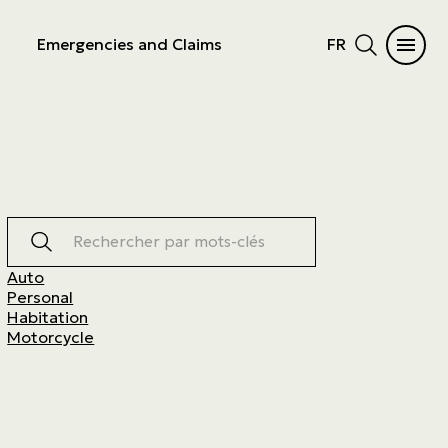
Emergencies and Claims
FR
Rechercher par mots-clés
Auto
Personal
Habitation
Motorcycle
....
■ **Written task**
Write out every line of text from the listing above word for word, leaving out the pictures.

■ **Output**
Emergencies and Claims
FR
Rechercher par mots-clés
Auto
Personal
Habitation
Motorcycle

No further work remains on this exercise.